Segment Start: The data

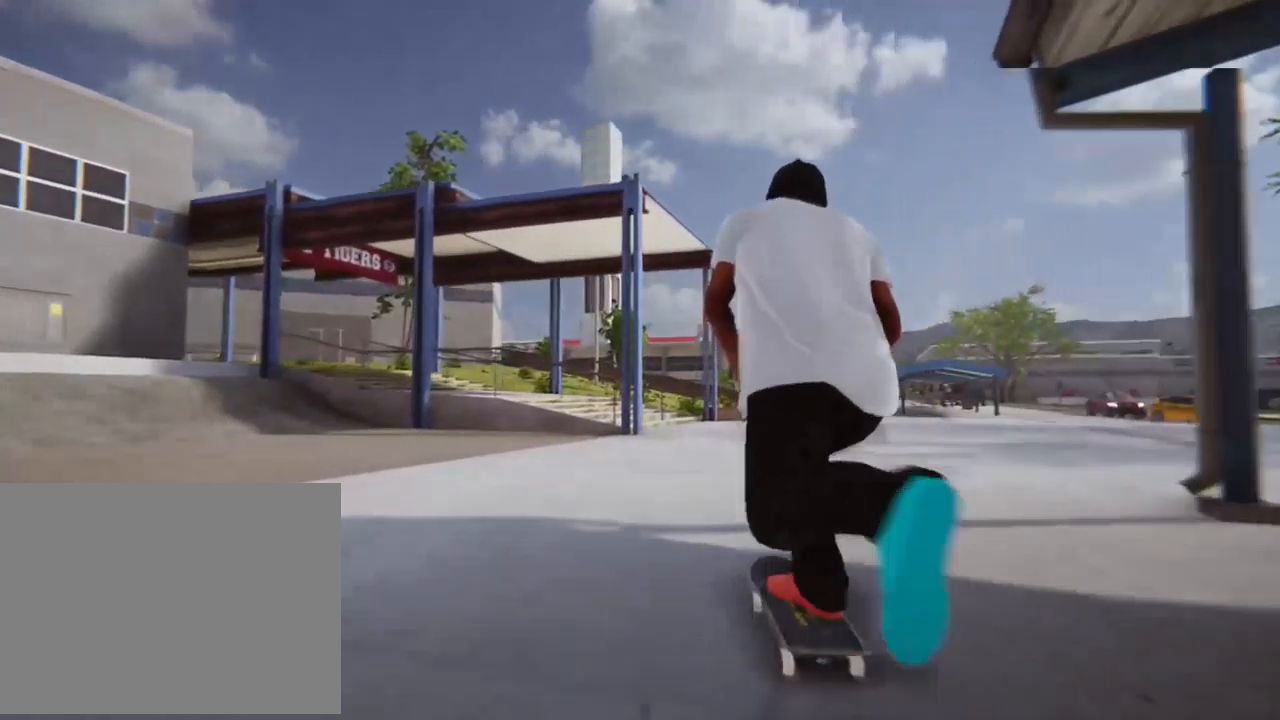
{"dt_ms": 504, "buttons": [], "left_stick": "center", "right_stick": "down", "events": []}
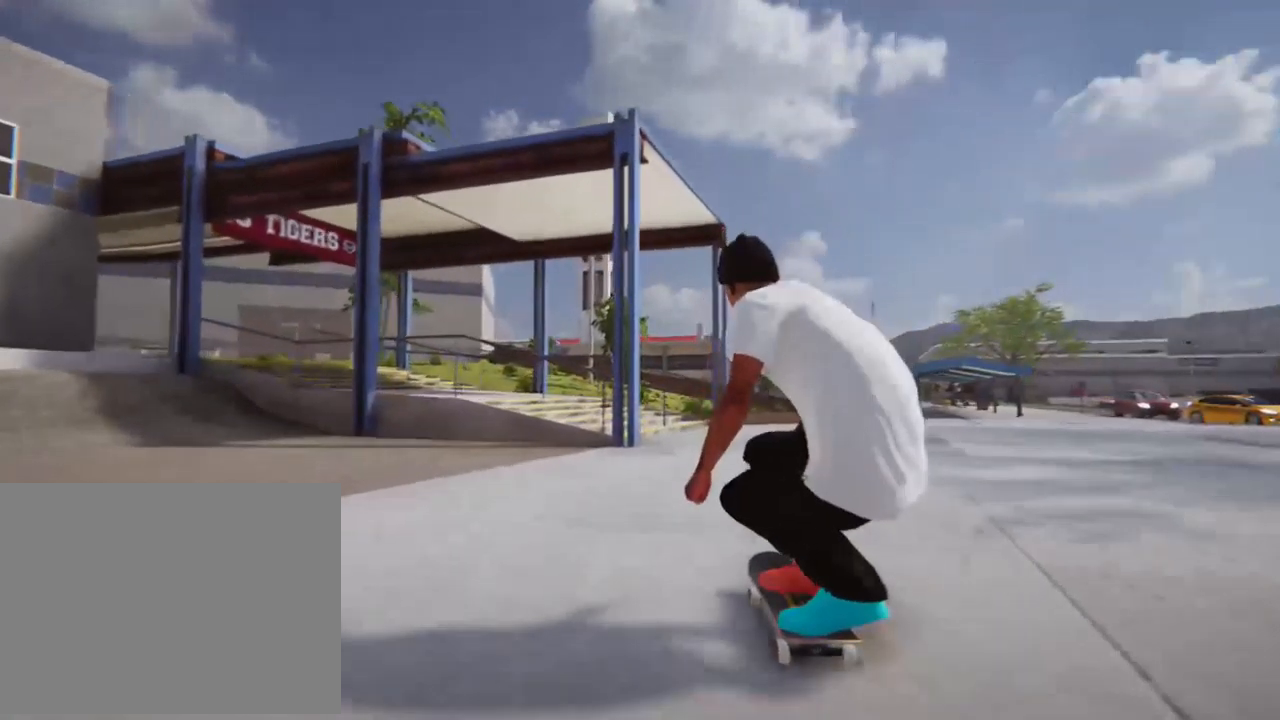
{"dt_ms": 503, "buttons": ["R2"], "left_stick": "center", "right_stick": "center", "events": [[100, "right_stick", "center"], [403, "R2", "down"]]}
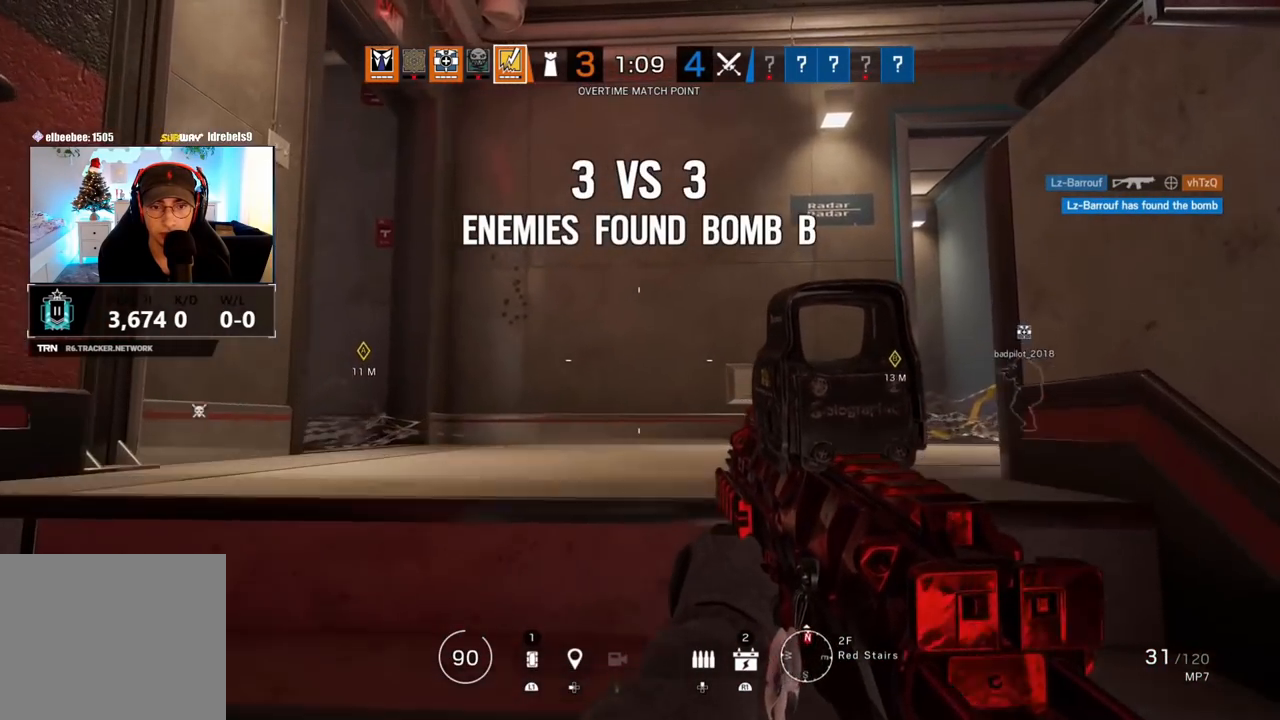
Gameplay with a controller (PlayStation layout); each line is a JSON object with the inputs held at the frame after it. "events" lists button and stick changes between this image and that frame as [ms after this image, input, new state], when the widget could be followed in between.
{"buttons": [], "left_stick": "up-right", "right_stick": "center", "events": []}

Segment End: The data

Instructions for the task
In the copy, keep every line of the data above exactly and drop each picture.

Answer section
{"dt_ms": 504, "buttons": [], "left_stick": "center", "right_stick": "down", "events": []}
{"dt_ms": 503, "buttons": ["R2"], "left_stick": "center", "right_stick": "center", "events": [[100, "right_stick", "center"], [403, "R2", "down"]]}
Gameplay with a controller (PlayStation layout); each line is a JSON object with the inputs held at the frame after it. "events" lists button and stick changes between this image and that frame as [ms after this image, input, new state], when the widget could be followed in between.
{"buttons": [], "left_stick": "up-right", "right_stick": "center", "events": []}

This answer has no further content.